2016年 ネパールの労働事情

2016年7月29日 講演録

ネパール労働組合会議(NTUC)
アサ・シン・ラソール
副事務局長
ラックシマン・プラサド・クルミ
パルサ郡支部長

ビシュヌ・カドカ
バクタプール支部長

バグワティ・クマリ・カドカ
ネパール美容労働組合連盟会長

 

1. 経済状況

 1人当たりの年間所得は735USドル、経済成長率は4.9%で、その内、成長貢献率は農業が38.1%、製造業が15.3%、サービス業が46.6%となっている。ネパールの家庭の30%が外国へ出稼ぎをしている家族からの送金を受けている。その平均額は年間80,446ルピーとなり世界で5番目に多い。
 不安定な政治状況と昨年の大地震の影響もあって、外資系企業は非常に少ない。政府は農業と観光業にさらに力を入れる方針である。また、成長の可能性が高いのは水力発電であり、外国からの投資があれば有望な産業になるものと考えられている。

2. 労働市場の現状

圧倒的インフォーマルセクター

 総人口の54%である1,180万人が労働力人口(15~64歳)で、インフォーマルセクターがその内の90%を占めており、児童労働も存在している。インフォーマルセクターは以前94%であり、NTUCやJILAFの支援で減少傾向が見られる。また、新規労働市場参入者は毎年45万人おり、フォーマルセクター労働者は約200万人、自営業者が約180万人となっている。
 雇用に関しては、多くの労働者が3K(危険・キツイ・汚い)職場で働いている。製造業からサービス業への産業転換も見られ、多くの非熟練労働者が存在する。主な雇用分野は、農業や観光、製造業、インフラ事業である。

● ● ● ● ● ● ●

▶ [課題 1] ネパールの労働事情の文章から、「バグワティ・クマリ・カドカ」から「になるものと考えられている。」までの部分を一字も変えずに写し直してください。
▶ [課題 2] ネパールの労働事情の文章にある「政府は農業と観光業にさらに力を入れる方針である。」という文を英語に訳してください。
▶ [課題 3] ネパールの労働事情の文章によると、インフォーマルセクターの割合は以前は何%でしたか。

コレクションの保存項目
● ● ● ● ● ● ●

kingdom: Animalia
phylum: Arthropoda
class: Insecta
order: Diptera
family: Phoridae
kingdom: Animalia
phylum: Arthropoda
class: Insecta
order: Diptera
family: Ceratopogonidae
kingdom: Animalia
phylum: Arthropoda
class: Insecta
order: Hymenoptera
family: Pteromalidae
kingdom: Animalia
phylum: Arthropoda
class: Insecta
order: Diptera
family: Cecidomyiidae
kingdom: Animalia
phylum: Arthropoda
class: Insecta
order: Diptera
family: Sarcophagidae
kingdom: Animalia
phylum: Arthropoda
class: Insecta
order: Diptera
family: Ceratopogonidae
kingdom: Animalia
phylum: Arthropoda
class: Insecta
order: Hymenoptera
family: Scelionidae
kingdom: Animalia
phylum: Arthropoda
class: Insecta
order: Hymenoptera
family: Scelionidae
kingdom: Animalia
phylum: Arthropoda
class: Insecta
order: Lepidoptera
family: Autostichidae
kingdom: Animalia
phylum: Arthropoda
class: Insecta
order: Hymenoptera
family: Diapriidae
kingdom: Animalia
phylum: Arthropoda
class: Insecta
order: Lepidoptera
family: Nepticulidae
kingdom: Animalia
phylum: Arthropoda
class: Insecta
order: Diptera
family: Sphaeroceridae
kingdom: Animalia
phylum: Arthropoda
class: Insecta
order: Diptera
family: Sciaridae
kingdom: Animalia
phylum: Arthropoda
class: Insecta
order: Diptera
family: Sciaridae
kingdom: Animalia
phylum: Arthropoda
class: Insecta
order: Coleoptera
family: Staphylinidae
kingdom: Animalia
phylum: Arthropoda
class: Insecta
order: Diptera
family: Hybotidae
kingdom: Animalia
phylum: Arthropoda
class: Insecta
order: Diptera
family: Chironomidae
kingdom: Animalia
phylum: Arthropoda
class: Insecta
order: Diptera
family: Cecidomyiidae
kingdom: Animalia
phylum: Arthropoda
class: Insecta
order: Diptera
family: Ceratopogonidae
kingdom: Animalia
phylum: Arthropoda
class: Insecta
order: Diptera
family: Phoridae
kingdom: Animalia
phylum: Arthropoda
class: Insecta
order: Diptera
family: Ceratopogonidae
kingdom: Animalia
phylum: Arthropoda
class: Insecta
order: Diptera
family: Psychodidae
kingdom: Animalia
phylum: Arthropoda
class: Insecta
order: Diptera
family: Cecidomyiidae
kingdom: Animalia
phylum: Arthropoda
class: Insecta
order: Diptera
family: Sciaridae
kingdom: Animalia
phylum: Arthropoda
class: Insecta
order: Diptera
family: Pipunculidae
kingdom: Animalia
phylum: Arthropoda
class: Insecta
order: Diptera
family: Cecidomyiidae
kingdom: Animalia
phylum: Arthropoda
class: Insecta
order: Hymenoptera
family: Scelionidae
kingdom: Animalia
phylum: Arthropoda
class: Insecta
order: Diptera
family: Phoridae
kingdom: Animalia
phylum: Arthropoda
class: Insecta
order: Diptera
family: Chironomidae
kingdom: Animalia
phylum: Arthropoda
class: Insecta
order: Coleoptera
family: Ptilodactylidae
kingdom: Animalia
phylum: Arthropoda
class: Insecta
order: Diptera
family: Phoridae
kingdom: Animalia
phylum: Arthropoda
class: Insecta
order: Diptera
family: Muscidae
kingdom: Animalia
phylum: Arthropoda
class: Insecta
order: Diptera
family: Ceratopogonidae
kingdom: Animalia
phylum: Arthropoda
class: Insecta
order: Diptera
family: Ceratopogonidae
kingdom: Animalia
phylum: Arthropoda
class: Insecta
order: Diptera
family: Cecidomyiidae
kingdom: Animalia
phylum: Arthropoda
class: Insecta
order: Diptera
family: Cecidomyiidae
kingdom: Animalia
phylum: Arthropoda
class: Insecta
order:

● ● ● ● ● ● ●

▶ [解答 1]
バグワティ・クマリ・カドカ
ネパール美容労働組合連盟会長

 

1. 経済状況

 1人当たりの年間所得は735USドル、経済成長率は4.9%で、その内、成長貢献率は農業が38.1%、製造業が15.3%、サービス業が46.6%となっている。ネパールの家庭の30%が外国へ出稼ぎをしている家族からの送金を受けている。その平均額は年間80,446ルピーとなり世界で5番目に多い。
 不安定な政治状況と昨年の大地震の影響もあって、外資系企業は非常に少ない。政府は農業と観光業にさらに力を入れる方針である。また、成長の可能性が高いのは水力発電であり、外国からの投資があれば有望な産業になるものと考えられている。

▶ [解答 2] The government plans to put even greater emphasis on agriculture and tourism.

▶ [解答 3] 94%